ILPA sets sights on GP-leds

The industry body is working to educate its members about potential conflicts in such transactions, says chief executive Steven Nelson.

The Institutional Limited Partners Association is evaluating risks associated with GP-led secondaries transactions with a view to offering guidance to its members.

In an exclusive interview with sister title Private Equity International, ILPA’s new chief executive Steven Nelson said the industry body’s increased focus on this part of the market has come at the behest of its members.

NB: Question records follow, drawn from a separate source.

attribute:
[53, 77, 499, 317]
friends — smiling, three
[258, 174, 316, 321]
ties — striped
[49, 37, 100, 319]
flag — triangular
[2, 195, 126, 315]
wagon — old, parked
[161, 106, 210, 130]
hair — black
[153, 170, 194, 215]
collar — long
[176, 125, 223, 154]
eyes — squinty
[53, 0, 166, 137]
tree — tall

GP-led secondaries transactions are increasingly on LPs’ – and the US Securities and Exchange Commission’s – radars. In the last year several high-profile fund managers have taken advantage of the secondaries market to restructure older funds, with that part of the market reaching $14 billion last year, according to data from advisory firm Greenhill.

As with credit line usage, this is an emerging issue that has split the industry both along GP-LP lines and also among LPs with different agendas.

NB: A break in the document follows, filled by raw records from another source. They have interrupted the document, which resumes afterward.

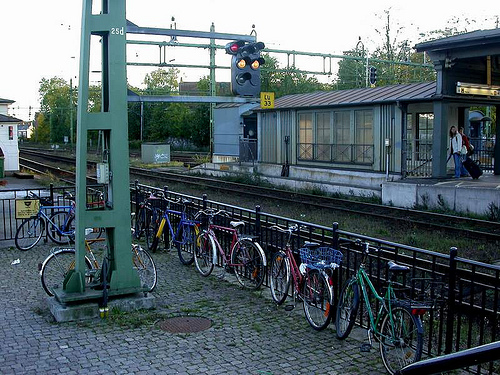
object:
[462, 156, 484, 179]
luggage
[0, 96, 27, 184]
house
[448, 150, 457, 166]
ground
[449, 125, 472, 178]
person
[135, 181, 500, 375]
railing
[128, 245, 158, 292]
tire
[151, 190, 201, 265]
bicycle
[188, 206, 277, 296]
bicycle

In February ILPA organised a webinar for its members on GP-led fund recapitalisations as a direct result of LPs’ interest in the issue.

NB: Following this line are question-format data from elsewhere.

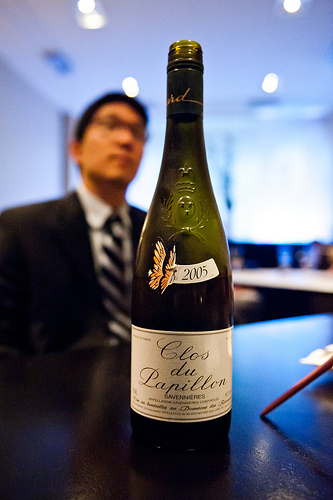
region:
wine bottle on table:
[128, 53, 234, 473]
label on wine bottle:
[123, 312, 233, 431]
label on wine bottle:
[142, 243, 229, 298]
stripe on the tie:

“Our focus has been on how to evaluate the risks associated with GP-led transactions, how to be sure LPs are identifying the right sort of information they should be requesting in order to make an informed decision, and – stating the obvious – being aware of and sensitive to potential conflicts that can exist in those types of transactions,” Nelson said.

“It’s something we’ve spent time on already and I suspect it’s an area where there’ll be more to come.”

The work ILPA did to spell out best practice on subscription credit facilities and highlight the right questions for LPs to ask their managers undoubtedly moved the debate forward and promoted open discussion.

Understandably the guidelines were not glowingly received by every participant in the market; one common complaint among GPs is that any sort of standardisation undermines the idiosyncratic nature of private funds. But the document was not designed to win friends among GPs, so grumbles of “one size not fitting all” do not necessarily hit home. Instead it is about educating LP members.

The association is likely to issue guidance on fund restructurings and this, too, probably won’t be greeted with universal warmth. Nelson’s reputed consensus-building reputation, as well as his technical nous, will be tested.

– Isobel Markham contributed to this report.